──────── 本文
今回は「シェアードサービス」の事例として、
RIZAPグループの「シェアリングサプライチェーン」について、
確認をしてみたいと思います。

 

シェアードサービスといえば、
一般的には、経理や人事、総務といった管理部門の話になりがちです。

ただ、グループ経営現場においては、
営業や商品部門、物流機能についての
グループ内のシェアリングの話は、
日常的に行われているのではないかと思います。

 

実際に、グループ会社同士で、
情報を共有したり、機能を共有したりしながら、
グループシナジー効果を高めようと努力をしている会社は多いと思いますが、
一方で、グループ会社間の「壁」に阻まれているケースの方が
多いのではないかと思います。

各グループ会社それぞれにおいて
目標があり、予算があり、企業風土があるため、
なかなか理想通りにはいかないという感じではないでしょうか。

とくにM&Aを積極的に活用して、
外部企業をグループ化してきている会社の場合には、
企業風土の違いに悩まされたり、
グループ会社間の「壁」に阻まれているケースは
とても多いと思います。

 

RIZAPグループも
M&Aによって事業拡大を進めている会社ですので、
その意味では、同社の取組みは参考になるのではないでしょうか。

 

同社のM&A戦略

ここで、まずは
同社の最近の業績を確認してみたいと思います。

——————————-
2013年3月期:連結売上高178億円、連結経常利益9億円
2014年3月期:連結売上高239億円、連結経常利益13億円
2015年3月期:連結売上高391億円、連結経常利益19億円
2016年3月期:連結売上高554億円、連結経常利益46億円
2017年3月期:連結売上高961億円、連結経常利益37億円
※日本の会計基準ベースでの業績推移
——————————-

 

いかがでしょうか?
────────────────
──────── データ
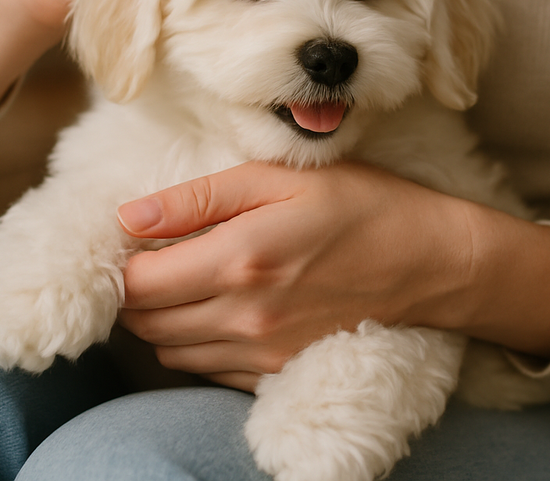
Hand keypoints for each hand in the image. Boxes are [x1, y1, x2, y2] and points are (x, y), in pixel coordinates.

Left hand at [115, 161, 490, 390]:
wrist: (430, 263)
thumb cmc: (359, 205)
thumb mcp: (281, 178)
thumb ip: (198, 198)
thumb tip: (130, 216)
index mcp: (238, 260)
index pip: (137, 285)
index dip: (119, 265)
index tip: (129, 241)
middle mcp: (244, 315)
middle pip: (145, 324)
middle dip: (134, 293)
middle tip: (152, 257)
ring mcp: (261, 351)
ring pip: (170, 351)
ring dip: (162, 320)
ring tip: (184, 281)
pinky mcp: (277, 371)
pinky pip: (207, 370)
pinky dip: (196, 344)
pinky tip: (218, 307)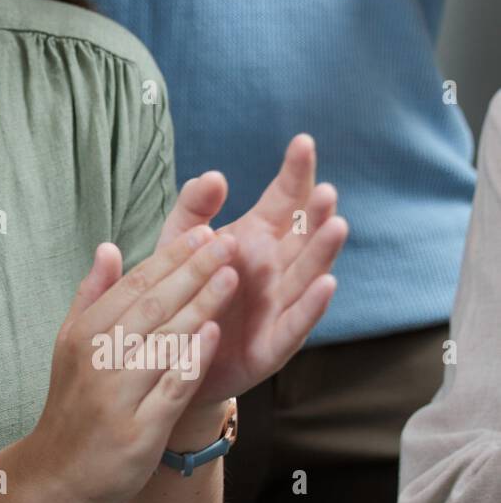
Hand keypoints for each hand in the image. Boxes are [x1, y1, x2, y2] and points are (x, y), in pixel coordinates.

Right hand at [28, 225, 237, 502]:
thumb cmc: (73, 404)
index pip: (134, 285)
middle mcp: (97, 358)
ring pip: (163, 340)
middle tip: (228, 242)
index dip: (171, 257)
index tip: (204, 233)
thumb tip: (110, 247)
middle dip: (193, 271)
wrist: (58, 472)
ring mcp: (116, 394)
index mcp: (84, 333)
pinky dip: (191, 359)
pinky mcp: (137, 430)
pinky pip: (169, 387)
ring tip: (233, 276)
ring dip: (200, 305)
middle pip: (152, 305)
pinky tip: (213, 333)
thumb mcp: (70, 344)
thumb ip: (93, 295)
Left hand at [158, 135, 346, 402]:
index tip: (302, 142)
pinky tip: (327, 283)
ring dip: (322, 252)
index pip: (281, 202)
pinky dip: (312, 305)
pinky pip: (296, 324)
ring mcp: (277, 307)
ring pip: (306, 275)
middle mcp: (273, 271)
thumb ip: (193, 210)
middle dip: (314, 213)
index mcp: (253, 240)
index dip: (294, 174)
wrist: (167, 360)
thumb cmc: (177, 295)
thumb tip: (215, 175)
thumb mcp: (177, 247)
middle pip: (301, 236)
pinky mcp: (272, 346)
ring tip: (335, 225)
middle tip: (325, 189)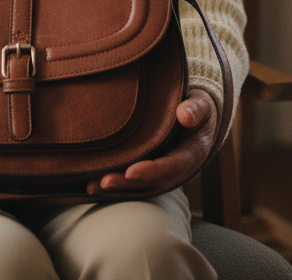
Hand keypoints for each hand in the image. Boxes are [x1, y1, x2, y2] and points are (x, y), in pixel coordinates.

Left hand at [85, 89, 218, 195]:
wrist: (195, 117)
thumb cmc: (196, 108)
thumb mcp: (201, 104)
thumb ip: (195, 109)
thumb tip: (185, 115)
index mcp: (191, 154)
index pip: (171, 166)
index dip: (151, 170)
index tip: (132, 171)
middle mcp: (176, 169)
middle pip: (151, 182)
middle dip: (127, 185)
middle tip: (103, 182)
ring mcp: (162, 172)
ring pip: (140, 186)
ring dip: (117, 188)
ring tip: (91, 186)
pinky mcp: (150, 169)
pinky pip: (133, 181)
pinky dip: (115, 183)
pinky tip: (92, 183)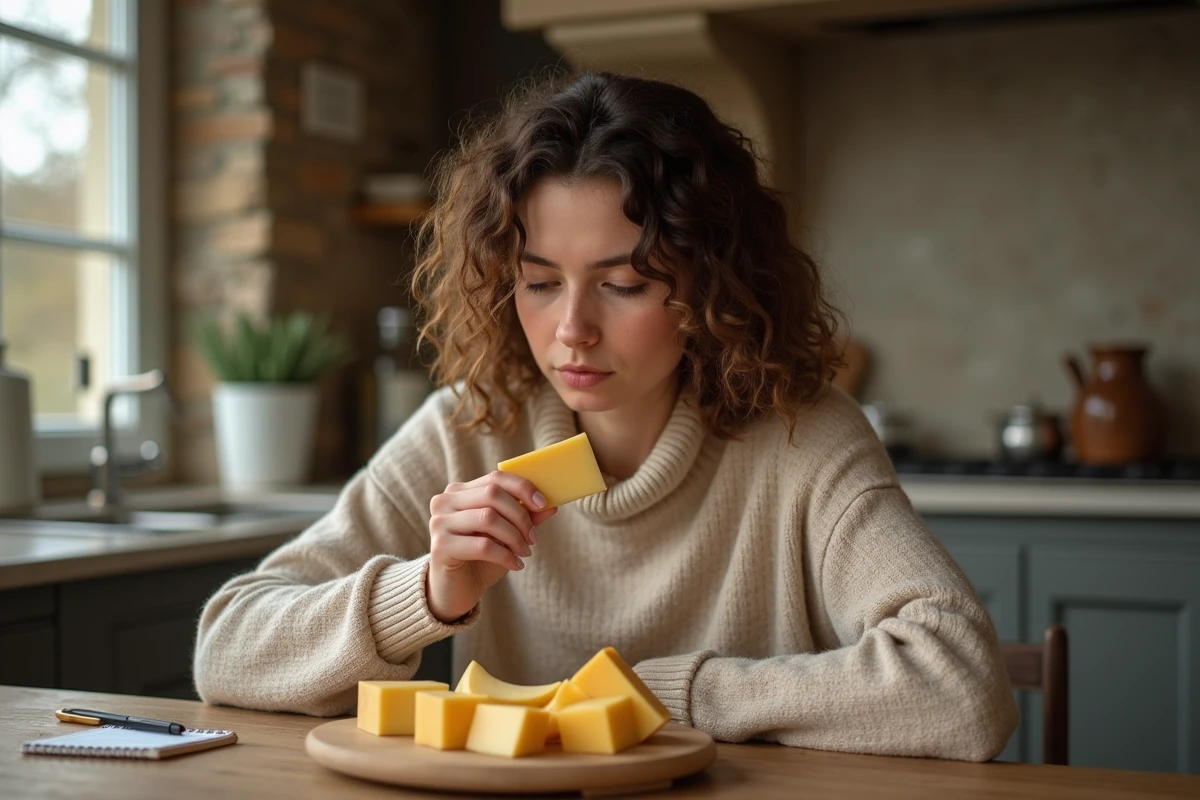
────────────────
本文の「とくにM&Aを積極的に活用して、」から「その意味では、同社の取組みは参考になるのではないでしょうか。」までを、最後の言葉も含めて一字一句そのまま書き写してください。 アイテムは使わなくてかまいません。

とくにM&Aを積極的に活用して、
外部企業をグループ化してきている会社の場合には、
企業風土の違いに悩まされたり、
グループ会社間の「壁」に阻まれているケースは
とても多いと思います。

 

RIZAPグループも
M&Aによって事業拡大を進めている会社ですので、
その意味では、同社の取組みは参考になるのではないでしょうか。